- INSTRUCTIONS
1 > Which line numbers are mentioned in the hydrocarbon extraction passage?
2 > Could you echo the hydrocarbon extraction passage between "The inlet gas stream in" and "through line 19.", inclusive?

- SOURCE DOCUMENT
* START *

As shown in FIG. 1, the process of this invention for selective extraction of hydrocarbon gas or liquids from a raw hydrocarbon gas stream, which can be dry natural gas, either sour or sweet, comprises combined extraction and stripping (ES) within an ES column to form a rich solvent stream and a residue gas stream, followed by distillation of the rich solvent stream to form the hydrocarbon gas or liquid product stream and a lean solvent stream which is recycled to the extractor-stripper (ES) column. A portion of the product stream is also recycled, either in the hot and compressed gas form or as a liquid after partial or complete condensing thereof, to join the inlet gas stream and form an enriched gas stream which can be extracted and stripped without recourse to undesirably high temperatures.

The inlet gas stream in line 11 is joined by a recycle stream in line 36. The combined stream in line 12 enters extractor (ES) column 13 of extractor unit 10. A residue gas stream leaves as overhead from the top of column 13 through line 18. Bottoms in stripper section of column 13 are heated in reboiler 15. Rich solvent is removed from the bottom of column 13 though line 17. Lean solvent is fed to the top of column 13 through line 19.

* END *

(Collected data)
* START *

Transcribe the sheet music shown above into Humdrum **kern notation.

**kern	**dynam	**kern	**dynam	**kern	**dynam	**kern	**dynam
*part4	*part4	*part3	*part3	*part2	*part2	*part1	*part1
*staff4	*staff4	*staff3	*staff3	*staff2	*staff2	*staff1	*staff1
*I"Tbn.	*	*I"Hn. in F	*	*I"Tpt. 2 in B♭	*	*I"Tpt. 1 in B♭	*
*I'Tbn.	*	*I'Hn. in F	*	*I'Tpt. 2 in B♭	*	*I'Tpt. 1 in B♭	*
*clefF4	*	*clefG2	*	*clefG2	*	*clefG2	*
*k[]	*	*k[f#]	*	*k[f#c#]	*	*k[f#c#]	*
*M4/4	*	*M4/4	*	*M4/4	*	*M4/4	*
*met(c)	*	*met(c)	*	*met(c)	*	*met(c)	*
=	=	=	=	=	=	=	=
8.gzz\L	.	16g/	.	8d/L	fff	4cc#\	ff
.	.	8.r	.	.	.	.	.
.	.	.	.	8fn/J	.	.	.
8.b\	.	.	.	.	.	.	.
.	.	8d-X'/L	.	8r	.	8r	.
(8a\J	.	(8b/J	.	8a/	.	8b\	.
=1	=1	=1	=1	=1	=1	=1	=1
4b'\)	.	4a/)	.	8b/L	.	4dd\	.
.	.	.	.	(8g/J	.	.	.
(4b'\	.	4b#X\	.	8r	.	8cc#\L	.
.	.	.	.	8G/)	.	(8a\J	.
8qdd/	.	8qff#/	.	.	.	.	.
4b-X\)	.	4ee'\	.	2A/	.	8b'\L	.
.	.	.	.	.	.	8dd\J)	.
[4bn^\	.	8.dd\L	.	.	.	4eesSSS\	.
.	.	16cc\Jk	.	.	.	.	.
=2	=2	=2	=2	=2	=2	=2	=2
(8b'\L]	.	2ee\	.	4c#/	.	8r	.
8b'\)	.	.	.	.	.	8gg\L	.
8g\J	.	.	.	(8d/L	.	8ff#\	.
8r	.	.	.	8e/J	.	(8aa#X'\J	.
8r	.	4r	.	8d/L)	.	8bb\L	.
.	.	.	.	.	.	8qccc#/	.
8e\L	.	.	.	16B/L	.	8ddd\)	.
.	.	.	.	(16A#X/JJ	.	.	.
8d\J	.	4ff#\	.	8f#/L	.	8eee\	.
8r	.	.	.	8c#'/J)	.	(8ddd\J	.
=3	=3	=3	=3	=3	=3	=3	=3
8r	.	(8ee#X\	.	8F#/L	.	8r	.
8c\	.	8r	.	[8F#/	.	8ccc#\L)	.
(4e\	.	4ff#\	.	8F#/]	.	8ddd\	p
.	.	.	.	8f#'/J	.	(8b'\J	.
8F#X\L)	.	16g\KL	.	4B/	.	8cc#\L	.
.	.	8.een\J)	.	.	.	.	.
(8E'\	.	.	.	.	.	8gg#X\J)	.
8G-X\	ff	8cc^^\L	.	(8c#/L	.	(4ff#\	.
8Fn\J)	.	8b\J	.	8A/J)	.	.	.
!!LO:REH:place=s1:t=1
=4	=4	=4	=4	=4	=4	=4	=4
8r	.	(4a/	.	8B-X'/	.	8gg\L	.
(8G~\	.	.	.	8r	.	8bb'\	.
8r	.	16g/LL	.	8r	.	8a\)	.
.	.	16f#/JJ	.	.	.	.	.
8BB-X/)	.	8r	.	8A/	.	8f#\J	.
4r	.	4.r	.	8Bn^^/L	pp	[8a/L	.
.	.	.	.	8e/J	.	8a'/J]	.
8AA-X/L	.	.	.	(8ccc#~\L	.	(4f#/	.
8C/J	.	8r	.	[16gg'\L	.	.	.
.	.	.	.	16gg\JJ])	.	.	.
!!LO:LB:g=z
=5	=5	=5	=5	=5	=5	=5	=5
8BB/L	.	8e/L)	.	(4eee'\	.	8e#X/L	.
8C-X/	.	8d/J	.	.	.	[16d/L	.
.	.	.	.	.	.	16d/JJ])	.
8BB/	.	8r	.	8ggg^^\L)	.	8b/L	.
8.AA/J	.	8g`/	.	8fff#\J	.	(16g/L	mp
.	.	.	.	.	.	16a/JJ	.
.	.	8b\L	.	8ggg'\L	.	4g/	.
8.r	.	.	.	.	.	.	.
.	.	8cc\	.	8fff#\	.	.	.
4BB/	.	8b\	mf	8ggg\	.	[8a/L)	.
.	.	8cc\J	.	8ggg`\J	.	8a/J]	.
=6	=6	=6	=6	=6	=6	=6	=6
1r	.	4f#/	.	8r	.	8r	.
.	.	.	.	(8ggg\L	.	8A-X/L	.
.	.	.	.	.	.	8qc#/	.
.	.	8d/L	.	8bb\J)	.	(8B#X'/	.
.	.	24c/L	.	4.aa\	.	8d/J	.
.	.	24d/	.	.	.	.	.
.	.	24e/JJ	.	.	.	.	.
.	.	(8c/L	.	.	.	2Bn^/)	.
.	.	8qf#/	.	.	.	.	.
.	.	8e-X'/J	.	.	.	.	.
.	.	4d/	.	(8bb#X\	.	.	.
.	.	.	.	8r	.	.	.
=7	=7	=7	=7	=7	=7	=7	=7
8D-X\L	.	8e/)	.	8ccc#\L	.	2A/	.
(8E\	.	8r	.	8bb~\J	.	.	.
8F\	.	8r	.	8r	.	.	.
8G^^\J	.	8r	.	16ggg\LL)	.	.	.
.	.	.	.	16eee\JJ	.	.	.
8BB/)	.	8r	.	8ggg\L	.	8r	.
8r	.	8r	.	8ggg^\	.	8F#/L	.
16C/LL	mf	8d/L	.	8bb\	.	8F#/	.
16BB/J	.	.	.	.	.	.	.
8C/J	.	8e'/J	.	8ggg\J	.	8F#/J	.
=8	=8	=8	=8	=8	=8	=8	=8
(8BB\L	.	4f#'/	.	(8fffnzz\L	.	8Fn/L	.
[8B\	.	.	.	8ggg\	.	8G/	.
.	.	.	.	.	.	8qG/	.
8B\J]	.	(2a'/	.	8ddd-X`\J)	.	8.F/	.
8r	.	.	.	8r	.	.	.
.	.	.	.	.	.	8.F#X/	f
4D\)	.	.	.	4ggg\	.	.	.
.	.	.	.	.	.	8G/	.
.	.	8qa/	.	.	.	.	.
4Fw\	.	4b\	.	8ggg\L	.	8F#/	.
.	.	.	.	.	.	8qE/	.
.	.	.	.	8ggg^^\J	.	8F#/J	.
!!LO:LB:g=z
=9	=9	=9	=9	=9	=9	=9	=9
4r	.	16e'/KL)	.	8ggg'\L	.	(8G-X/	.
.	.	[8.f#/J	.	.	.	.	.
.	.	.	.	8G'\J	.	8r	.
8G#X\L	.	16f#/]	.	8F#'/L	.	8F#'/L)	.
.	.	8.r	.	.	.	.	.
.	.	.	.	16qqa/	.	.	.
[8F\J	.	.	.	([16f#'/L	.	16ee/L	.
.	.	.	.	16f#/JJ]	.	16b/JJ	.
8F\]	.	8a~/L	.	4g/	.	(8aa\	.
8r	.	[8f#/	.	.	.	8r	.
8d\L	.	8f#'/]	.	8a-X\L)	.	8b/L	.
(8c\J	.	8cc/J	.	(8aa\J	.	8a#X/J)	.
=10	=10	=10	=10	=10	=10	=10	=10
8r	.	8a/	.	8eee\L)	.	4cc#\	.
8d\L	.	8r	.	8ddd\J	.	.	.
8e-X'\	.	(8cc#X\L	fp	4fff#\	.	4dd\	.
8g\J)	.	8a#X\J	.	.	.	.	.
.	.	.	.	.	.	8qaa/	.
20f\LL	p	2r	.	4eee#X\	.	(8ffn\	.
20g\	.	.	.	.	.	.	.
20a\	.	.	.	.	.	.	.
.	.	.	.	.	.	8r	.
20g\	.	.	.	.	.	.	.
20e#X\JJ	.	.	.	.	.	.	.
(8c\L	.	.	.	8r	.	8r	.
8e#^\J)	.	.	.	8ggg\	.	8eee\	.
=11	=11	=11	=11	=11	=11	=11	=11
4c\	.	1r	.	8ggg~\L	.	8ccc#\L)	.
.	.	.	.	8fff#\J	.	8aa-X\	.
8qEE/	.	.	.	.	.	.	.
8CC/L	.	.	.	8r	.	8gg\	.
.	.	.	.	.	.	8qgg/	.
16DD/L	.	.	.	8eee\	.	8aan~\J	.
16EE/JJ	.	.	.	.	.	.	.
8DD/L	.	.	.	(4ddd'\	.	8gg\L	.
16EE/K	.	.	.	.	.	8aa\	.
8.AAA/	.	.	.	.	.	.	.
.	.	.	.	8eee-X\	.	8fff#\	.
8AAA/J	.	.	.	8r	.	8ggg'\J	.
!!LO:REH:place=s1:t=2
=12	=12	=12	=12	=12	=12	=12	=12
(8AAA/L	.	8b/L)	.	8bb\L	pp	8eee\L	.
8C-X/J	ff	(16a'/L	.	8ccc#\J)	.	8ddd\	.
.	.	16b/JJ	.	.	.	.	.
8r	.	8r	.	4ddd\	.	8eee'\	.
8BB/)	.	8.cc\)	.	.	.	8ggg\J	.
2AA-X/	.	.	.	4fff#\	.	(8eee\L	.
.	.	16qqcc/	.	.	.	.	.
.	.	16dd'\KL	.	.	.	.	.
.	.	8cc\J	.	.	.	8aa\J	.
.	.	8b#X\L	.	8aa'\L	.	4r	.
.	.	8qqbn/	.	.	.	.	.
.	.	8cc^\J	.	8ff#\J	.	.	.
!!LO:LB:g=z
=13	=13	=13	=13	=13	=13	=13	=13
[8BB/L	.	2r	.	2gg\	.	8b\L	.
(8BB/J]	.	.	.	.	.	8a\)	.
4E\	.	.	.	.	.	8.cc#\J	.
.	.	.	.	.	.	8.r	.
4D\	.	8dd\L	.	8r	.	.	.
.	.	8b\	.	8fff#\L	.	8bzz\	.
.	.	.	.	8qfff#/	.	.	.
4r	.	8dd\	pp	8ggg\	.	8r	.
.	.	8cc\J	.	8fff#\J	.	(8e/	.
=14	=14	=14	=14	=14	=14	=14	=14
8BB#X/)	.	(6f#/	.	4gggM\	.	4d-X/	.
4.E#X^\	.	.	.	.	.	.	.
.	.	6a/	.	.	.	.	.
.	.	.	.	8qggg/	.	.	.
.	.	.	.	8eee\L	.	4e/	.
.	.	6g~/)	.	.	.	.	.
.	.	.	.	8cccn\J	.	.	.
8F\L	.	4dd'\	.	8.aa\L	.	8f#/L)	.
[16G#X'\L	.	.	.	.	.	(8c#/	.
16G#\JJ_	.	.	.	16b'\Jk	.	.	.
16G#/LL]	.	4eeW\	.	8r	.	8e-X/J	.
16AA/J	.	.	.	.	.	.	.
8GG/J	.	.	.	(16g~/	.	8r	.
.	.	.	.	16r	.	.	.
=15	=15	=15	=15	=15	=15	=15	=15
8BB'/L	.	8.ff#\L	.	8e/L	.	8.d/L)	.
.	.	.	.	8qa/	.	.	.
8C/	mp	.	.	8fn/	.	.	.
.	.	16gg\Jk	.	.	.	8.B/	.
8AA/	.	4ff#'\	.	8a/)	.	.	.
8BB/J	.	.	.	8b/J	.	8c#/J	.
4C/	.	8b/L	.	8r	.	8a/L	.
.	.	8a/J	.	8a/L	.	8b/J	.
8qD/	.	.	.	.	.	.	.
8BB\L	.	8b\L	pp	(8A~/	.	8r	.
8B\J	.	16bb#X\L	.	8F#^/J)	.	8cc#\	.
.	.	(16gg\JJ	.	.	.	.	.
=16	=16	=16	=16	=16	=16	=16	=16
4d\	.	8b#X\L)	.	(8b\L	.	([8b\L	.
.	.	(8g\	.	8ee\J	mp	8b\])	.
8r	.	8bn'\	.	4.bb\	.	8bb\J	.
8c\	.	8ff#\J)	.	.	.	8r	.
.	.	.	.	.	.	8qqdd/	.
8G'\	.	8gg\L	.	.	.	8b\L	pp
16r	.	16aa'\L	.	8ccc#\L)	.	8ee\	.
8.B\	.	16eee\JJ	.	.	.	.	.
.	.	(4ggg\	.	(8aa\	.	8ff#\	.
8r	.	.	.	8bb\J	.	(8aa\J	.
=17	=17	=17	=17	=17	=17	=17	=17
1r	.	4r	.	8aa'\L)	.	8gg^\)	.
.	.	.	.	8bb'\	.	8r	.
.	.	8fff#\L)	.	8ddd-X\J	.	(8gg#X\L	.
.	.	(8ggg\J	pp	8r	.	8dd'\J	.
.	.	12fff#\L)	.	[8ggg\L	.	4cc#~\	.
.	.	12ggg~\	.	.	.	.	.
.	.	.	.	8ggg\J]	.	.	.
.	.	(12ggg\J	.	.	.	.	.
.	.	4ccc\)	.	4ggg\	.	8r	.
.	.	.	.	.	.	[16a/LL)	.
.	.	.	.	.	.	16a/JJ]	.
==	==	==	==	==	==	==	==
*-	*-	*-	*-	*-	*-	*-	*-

* END *

- RESPONSE LIST
1 > 11, 36, 12, 18, 17, 19

2 >
The inlet gas stream in line 11 is joined by a recycle stream in line 36. The combined stream in line 12 enters extractor (ES) column 13 of extractor unit 10. A residue gas stream leaves as overhead from the top of column 13 through line 18. Bottoms in stripper section of column 13 are heated in reboiler 15. Rich solvent is removed from the bottom of column 13 though line 17. Lean solvent is fed to the top of column 13 through line 19.